Don't be lulled by the lazy calm that has settled over Wall Street the past several weeks. The stock market is on a roll.
Stocks are coming off their best first-quarter performance in a dozen years, up 4.9% year-to-date, says Standard & Poor's. It's the fourth consecutive up quarter, the market's best streak since the five-quarter run that ended after the third quarter of 2007, based on the broad Wilshire 5000 index.

The quarter's gains might not seem like much considering the jumps during the past three quarters as stocks roared back from bear market lows. Remember, though, that halfway through this quarter the market was on the verge of its first correction, or drop of 10%, since the bull market began.

The market's strong performance during the first quarter has some investors believing the momentum can last, especially since the first quarter historically hasn't been one of the market's best.

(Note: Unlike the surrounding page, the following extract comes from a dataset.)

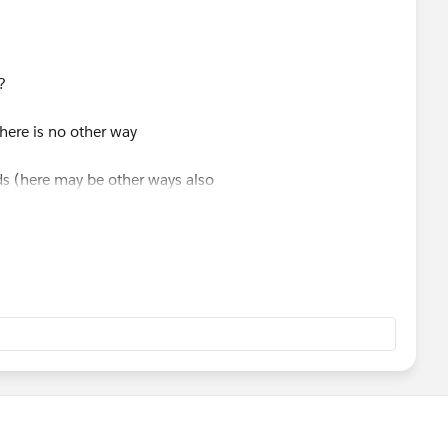
?
there is no other way
ods (here may be other ways also
s you can see one of the things you cant to is use grand
t the bottom of the order of operations after grand totals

Coupled with the great housing news you suddenly stopped reporting, the economy is booming thanks to the brilliant decisions made by this administration ! ........ :rolleyes:

stay tuned...more to come in the next few days


I'm expecting.......MORE ECONOMIC GOOD NEWS
 
But I thought the great and wonderful Ozbama said we shouldn't pay attention to the daily girations of the dow?

Or is it ok to do so now?

So just so I get this straight....

Dow going down? No biggie, don't pay it no nevermind.
Dow going up? ZOMG Ozbama's economy is teh roxorz!!!!!


:lol:

Tell you what, you give me your choice of major economic indicator, and I'll show you how it's improved.

And, by the way, the government is making 7.2 Billion dollars off of their investment in Citibank by selling it's shares.

Now, while Bush was the guy who decided to bail Citi, among other banks, out, the Democrats were the folks that insisted the loans be turned into buying of shares.

Turns out that that little bit of "Socialism" turned quite a nice profit for the taxpayers.

Oh no, I'm very sorry. Don't deflect from the fact that Barry himself said not to take the dow seriously.

:lol:
 
Stocks log strongest 1st quarter in 12 years - USATODAY.com

Don't be lulled by the lazy calm that has settled over Wall Street the past several weeks. The stock market is on a roll.
Stocks are coming off their best first-quarter performance in a dozen years, up 4.9% year-to-date, says Standard & Poor's. It's the fourth consecutive up quarter, the market's best streak since the five-quarter run that ended after the third quarter of 2007, based on the broad Wilshire 5000 index.

The quarter's gains might not seem like much considering the jumps during the past three quarters as stocks roared back from bear market lows. Remember, though, that halfway through this quarter the market was on the verge of its first correction, or drop of 10%, since the bull market began.

The market's strong performance during the first quarter has some investors believing the momentum can last, especially since the first quarter historically hasn't been one of the market's best.

Coupled with the great housing news you suddenly stopped reporting, the economy is booming thanks to the brilliant decisions made by this administration ! ........ :rolleyes:

stay tuned...more to come in the next few days


I'm expecting.......MORE ECONOMIC GOOD NEWS

MORE ECONOMIC SPIN ...........:clap2:
 
It's a bubble.

Interest rates are near Zero for savings and money market accounts. Many seniors who would normally put money into CDs and use the interest to supplement their retirement income, are now taking more risks because they are earning nothing on CDs.

Money seeks assets - as the money markets are ruined for the retail investor, their money is going to stocks. We'll probably have a decent market until near the end of this year when massive amounts will be cashed out to avoid the 2011 expiration of the Bush tax cuts.